**PROBLEM DETAILS:** In the lines below, swap each "Vue.js" for "Vue" and reproduce the lines with no other change. Leave the pictures out of your answer.

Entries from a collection
§

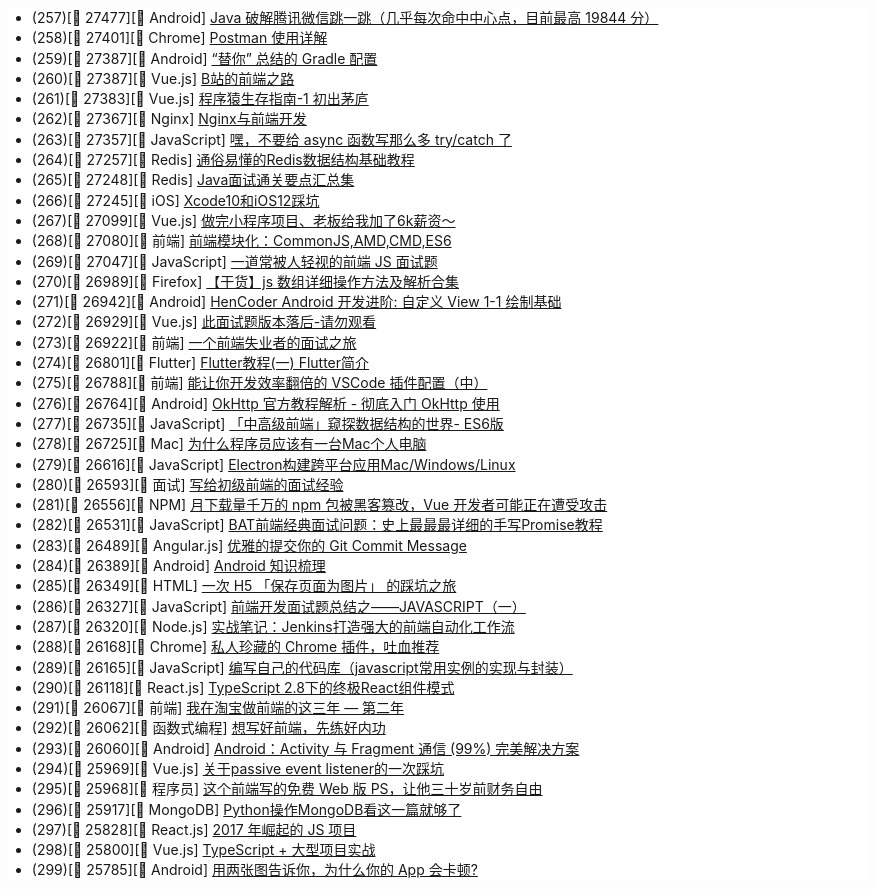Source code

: - (257)[👀 27477][📌 Android] [Java 破解腾讯微信跳一跳（几乎每次命中中心点，目前最高 19844 分）](https://juejin.im/post/5a4c388451882566e4165fed) 
- (258)[👀 27401][📌 Chrome] [Postman 使用详解](http://lucia.xicp.cn/2016/05/21/test/postman%E7%AC%94%E8%AE%B0/) 
- (259)[👀 27387][📌 Android] [“替你” 总结的 Gradle 配置](http://www.jianshu.com/p/642641dc7df3) 
- (260)[👀 27387][📌 Vue.js] [B站的前端之路](https://juejin.im/post/5a473a2df265da431441098c) 
- (261)[👀 27383][📌 Vue.js] [程序猿生存指南-1 初出茅庐](https://juejin.im/post/5be15a20f265da614c4c4487) 
- (262)[👀 27367][📌 Nginx] [Nginx与前端开发](https://juejin.im/post/5bacbd395188255c8d0fd4b2) 
- (263)[👀 27357][📌 JavaScript] [嘿，不要给 async 函数写那么多 try/catch 了](https://juejin.im/post/5d25b39bf265da1bb67a4176) 
- (264)[👀 27257][📌 Redis] [通俗易懂的Redis数据结构基础教程](https://juejin.im/post/5b53ee7e5188251aaa2d2e16) 
- (265)[👀 27248][📌 Redis] [Java面试通关要点汇总集](https://juejin.im/post/5a94a8ca6fb9a0635c049e67) 
- (266)[👀 27245][📌 iOS] [Xcode10和iOS12踩坑](https://juejin.im/post/5b1634f0f265da6e61788998) 
- (267)[👀 27099][📌 Vue.js] [做完小程序项目、老板给我加了6k薪资～](https://juejin.im/post/5ba57b7c5188255c971fda3a) 
- (268)[👀 27080][📌 前端] [前端模块化：CommonJS,AMD,CMD,ES6](https://juejin.im/post/5aaa37c8f265da23945f365c) 
- (269)[👀 27047][📌 JavaScript] [一道常被人轻视的前端 JS 面试题](http://www.cnblogs.com/xxcanghai/p/5189353.html) 
- (270)[👀 26989][📌 Firefox] [【干货】js 数组详细操作方法及解析合集](https://juejin.im/post/5b0903b26fb9a07a9d70c7e0) 
- (271)[👀 26942][📌 Android] [HenCoder Android 开发进阶: 自定义 View 1-1 绘制基础](https://juejin.im/post/5962a3746fb9a06ba2687226) 
- (272)[👀 26929][📌 Vue.js] [此面试题版本落后-请勿观看](https://juejin.im/post/5aa00229f265da239b40fc02) 
- (273)[👀 26922][📌 前端] [一个前端失业者的面试之旅](https://juejin.im/post/5d2bf33a6fb9a07eae2a8dd6) 
- (274)[👀 26801][📌 Flutter] [Flutter教程(一) Flutter简介](https://juejin.im/post/5ad6b8db6fb9a028c42eb90a) 
- (275)[👀 26788][📌 前端] [能让你开发效率翻倍的 VSCode 插件配置（中）](https://juejin.im/post/5ad13d8a6fb9a028ce7c0721) 
- (276)[👀 26764][📌 Android] [OkHttp 官方教程解析 - 彻底入门 OkHttp 使用](http://blog.csdn.net/mynameishuangshuai/article/details/51303446) 
- (277)[👀 26735][📌 JavaScript] [「中高级前端」窥探数据结构的世界- ES6版](https://juejin.im/post/5cd1ab3df265da03587c142a) 
- (278)[👀 26725][📌 Mac] [为什么程序员应该有一台Mac个人电脑](https://juejin.im/post/59c3d3e951882531b730c97c) 
- (279)[👀 26616][📌 JavaScript] [Electron构建跨平台应用Mac/Windows/Linux](https://juejin.im/post/5c46ab47e51d45522b4f55b1) 
- (280)[👀 26593][📌 面试] [写给初级前端的面试经验](https://juejin.im/post/5c8bb79e6fb9a04a006fe79a) 
- (281)[👀 26556][📌 NPM] [月下载量千万的 npm 包被黑客篡改，Vue 开发者可能正在遭受攻击](https://mp.weixin.qq.com/s?__biz=MzI0NTAyNjE0NQ==&mid=2675577923&idx=1&sn=32facd46e8588bda7f20e03a3ab90b60) 
- (282)[👀 26531][📌 JavaScript] [BAT前端经典面试问题：史上最最最详细的手写Promise教程](https://juejin.im/post/5b2f02cd5188252b937548ab) 
- (283)[👀 26489][📌 Angular.js] [优雅的提交你的 Git Commit Message](https://juejin.im/post/5afc5242f265da0b7f44bee4) 
- (284)[👀 26389][📌 Android] [Android 知识梳理](https://juejin.im/post/587dbaf9570c3522010e400e) 
- (285)[👀 26349][📌 HTML] [一次 H5 「保存页面为图片」 的踩坑之旅](https://juejin.im/post/5a17c5e26fb9a04527254689) 
- (286)[👀 26327][📌 JavaScript] [前端开发面试题总结之——JAVASCRIPT（一）](http://www.jianshu.com/p/fc1faa8730b2) 
- (287)[👀 26320][📌 Node.js] [实战笔记：Jenkins打造强大的前端自动化工作流](https://juejin.im/post/5ad1980e6fb9a028c42ea1be) 
- (288)[👀 26168][📌 Chrome] [私人珍藏的 Chrome 插件，吐血推荐](http://stormzhang.com/devtools/2016/01/15/google-chrome-extension/) 
- (289)[👀 26165][📌 JavaScript] [编写自己的代码库（javascript常用实例的实现与封装）](https://juejin.im/post/5a2a7a5051882535cd4abfce) 
- (290)[👀 26118][📌 React.js] [TypeScript 2.8下的终极React组件模式](https://juejin.im/post/5b07caf16fb9a07aa83f2977) 
- (291)[👀 26067][📌 前端] [我在淘宝做前端的这三年 — 第二年](https://juejin.im/post/5c7dafe8f265da2de25bab27) 
- (292)[👀 26062][📌 函数式编程] [想写好前端，先练好内功](https://juejin.im/post/5c0dd824f265da611a47b080) 
- (293)[👀 26060][📌 Android] [Android：Activity 与 Fragment 通信 (99%) 完美解决方案](http://www.jianshu.com/p/1b824e26105b) 
- (294)[👀 25969][📌 Vue.js] [关于passive event listener的一次踩坑](https://juejin.im/post/5ad804c1f265da504547fe68) 
- (295)[👀 25968][📌 程序员] [这个前端写的免费 Web 版 PS，让他三十岁前财务自由](https://juejin.im/post/5d1178c3e51d45108223fc92) 
- (296)[👀 25917][📌 MongoDB] [Python操作MongoDB看这一篇就够了](https://juejin.im/post/5addbd0e518825671f2f62ee) 
- (297)[👀 25828][📌 React.js] [2017 年崛起的 JS 项目](https://juejin.im/post/5a633babf265da3e2a0dadcc) 
- (298)[👀 25800][📌 Vue.js] [TypeScript + 大型项目实战](https://juejin.im/post/5b54886ce51d45198f5c75d7) 
- (299)[👀 25785][📌 Android] [用两张图告诉你，为什么你的 App 会卡顿?](http://www.jianshu.com/p/df4d5ec779c8)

§

**EXPECTED ANSWER:**
Source code

: - (257)[👀 27477][📌 Android] [Java 破解腾讯微信跳一跳（几乎每次命中中心点，目前最高 19844 分）](https://juejin.im/post/5a4c388451882566e4165fed) 
- (258)[👀 27401][📌 Chrome] [Postman 使用详解](http://lucia.xicp.cn/2016/05/21/test/postman%E7%AC%94%E8%AE%B0/) 
- (259)[👀 27387][📌 Android] [“替你” 总结的 Gradle 配置](http://www.jianshu.com/p/642641dc7df3) 
- (260)[👀 27387][📌 Vue] [B站的前端之路](https://juejin.im/post/5a473a2df265da431441098c) 
- (261)[👀 27383][📌 Vue] [程序猿生存指南-1 初出茅庐](https://juejin.im/post/5be15a20f265da614c4c4487) 
- (262)[👀 27367][📌 Nginx] [Nginx与前端开发](https://juejin.im/post/5bacbd395188255c8d0fd4b2) 
- (263)[👀 27357][📌 JavaScript] [嘿，不要给 async 函数写那么多 try/catch 了](https://juejin.im/post/5d25b39bf265da1bb67a4176) 
- (264)[👀 27257][📌 Redis] [通俗易懂的Redis数据结构基础教程](https://juejin.im/post/5b53ee7e5188251aaa2d2e16) 
- (265)[👀 27248][📌 Redis] [Java面试通关要点汇总集](https://juejin.im/post/5a94a8ca6fb9a0635c049e67) 
- (266)[👀 27245][📌 iOS] [Xcode10和iOS12踩坑](https://juejin.im/post/5b1634f0f265da6e61788998) 
- (267)[👀 27099][📌 Vue] [做完小程序项目、老板给我加了6k薪资～](https://juejin.im/post/5ba57b7c5188255c971fda3a) 
- (268)[👀 27080][📌 前端] [前端模块化：CommonJS,AMD,CMD,ES6](https://juejin.im/post/5aaa37c8f265da23945f365c) 
- (269)[👀 27047][📌 JavaScript] [一道常被人轻视的前端 JS 面试题](http://www.cnblogs.com/xxcanghai/p/5189353.html) 
- (270)[👀 26989][📌 Firefox] [【干货】js 数组详细操作方法及解析合集](https://juejin.im/post/5b0903b26fb9a07a9d70c7e0) 
- (271)[👀 26942][📌 Android] [HenCoder Android 开发进阶: 自定义 View 1-1 绘制基础](https://juejin.im/post/5962a3746fb9a06ba2687226) 
- (272)[👀 26929][📌 Vue] [此面试题版本落后-请勿观看](https://juejin.im/post/5aa00229f265da239b40fc02) 
- (273)[👀 26922][📌 前端] [一个前端失业者的面试之旅](https://juejin.im/post/5d2bf33a6fb9a07eae2a8dd6) 
- (274)[👀 26801][📌 Flutter] [Flutter教程(一) Flutter简介](https://juejin.im/post/5ad6b8db6fb9a028c42eb90a) 
- (275)[👀 26788][📌 前端] [能让你开发效率翻倍的 VSCode 插件配置（中）](https://juejin.im/post/5ad13d8a6fb9a028ce7c0721) 
- (276)[👀 26764][📌 Android] [OkHttp 官方教程解析 - 彻底入门 OkHttp 使用](http://blog.csdn.net/mynameishuangshuai/article/details/51303446) 
- (277)[👀 26735][📌 JavaScript] [「中高级前端」窥探数据结构的世界- ES6版](https://juejin.im/post/5cd1ab3df265da03587c142a) 
- (278)[👀 26725][📌 Mac] [为什么程序员应该有一台Mac个人电脑](https://juejin.im/post/59c3d3e951882531b730c97c) 
- (279)[👀 26616][📌 JavaScript] [Electron构建跨平台应用Mac/Windows/Linux](https://juejin.im/post/5c46ab47e51d45522b4f55b1) 
- (280)[👀 26593][📌 面试] [写给初级前端的面试经验](https://juejin.im/post/5c8bb79e6fb9a04a006fe79a) 
- (281)[👀 26556][📌 NPM] [月下载量千万的 npm 包被黑客篡改，Vue 开发者可能正在遭受攻击](https://mp.weixin.qq.com/s?__biz=MzI0NTAyNjE0NQ==&mid=2675577923&idx=1&sn=32facd46e8588bda7f20e03a3ab90b60) 
- (282)[👀 26531][📌 JavaScript] [BAT前端经典面试问题：史上最最最详细的手写Promise教程](https://juejin.im/post/5b2f02cd5188252b937548ab) 
- (283)[👀 26489][📌 Angular.js] [优雅的提交你的 Git Commit Message](https://juejin.im/post/5afc5242f265da0b7f44bee4) 
- (284)[👀 26389][📌 Android] [Android 知识梳理](https://juejin.im/post/587dbaf9570c3522010e400e) 
- (285)[👀 26349][📌 HTML] [一次 H5 「保存页面为图片」 的踩坑之旅](https://juejin.im/post/5a17c5e26fb9a04527254689) 
- (286)[👀 26327][📌 JavaScript] [前端开发面试题总结之——JAVASCRIPT（一）](http://www.jianshu.com/p/fc1faa8730b2) 
- (287)[👀 26320][📌 Node.js] [实战笔记：Jenkins打造强大的前端自动化工作流](https://juejin.im/post/5ad1980e6fb9a028c42ea1be) 
- (288)[👀 26168][📌 Chrome] [私人珍藏的 Chrome 插件，吐血推荐](http://stormzhang.com/devtools/2016/01/15/google-chrome-extension/) 
- (289)[👀 26165][📌 JavaScript] [编写自己的代码库（javascript常用实例的实现与封装）](https://juejin.im/post/5a2a7a5051882535cd4abfce) 
- (290)[👀 26118][📌 React.js] [TypeScript 2.8下的终极React组件模式](https://juejin.im/post/5b07caf16fb9a07aa83f2977) 
- (291)[👀 26067][📌 前端] [我在淘宝做前端的这三年 — 第二年](https://juejin.im/post/5c7dafe8f265da2de25bab27) 
- (292)[👀 26062][📌 函数式编程] [想写好前端，先练好内功](https://juejin.im/post/5c0dd824f265da611a47b080) 
- (293)[👀 26060][📌 Android] [Android：Activity 与 Fragment 通信 (99%) 完美解决方案](http://www.jianshu.com/p/1b824e26105b) 
- (294)[👀 25969][📌 Vue] [关于passive event listener的一次踩坑](https://juejin.im/post/5ad804c1f265da504547fe68) 
- (295)[👀 25968][📌 程序员] [这个前端写的免费 Web 版 PS，让他三十岁前财务自由](https://juejin.im/post/5d1178c3e51d45108223fc92) 
- (296)[👀 25917][📌 MongoDB] [Python操作MongoDB看这一篇就够了](https://juejin.im/post/5addbd0e518825671f2f62ee) 
- (297)[👀 25828][📌 React.js] [2017 年崛起的 JS 项目](https://juejin.im/post/5a633babf265da3e2a0dadcc) 
- (298)[👀 25800][📌 Vue] [TypeScript + 大型项目实战](https://juejin.im/post/5b54886ce51d45198f5c75d7) 
- (299)[👀 25785][📌 Android] [用两张图告诉你，为什么你的 App 会卡顿?](http://www.jianshu.com/p/df4d5ec779c8)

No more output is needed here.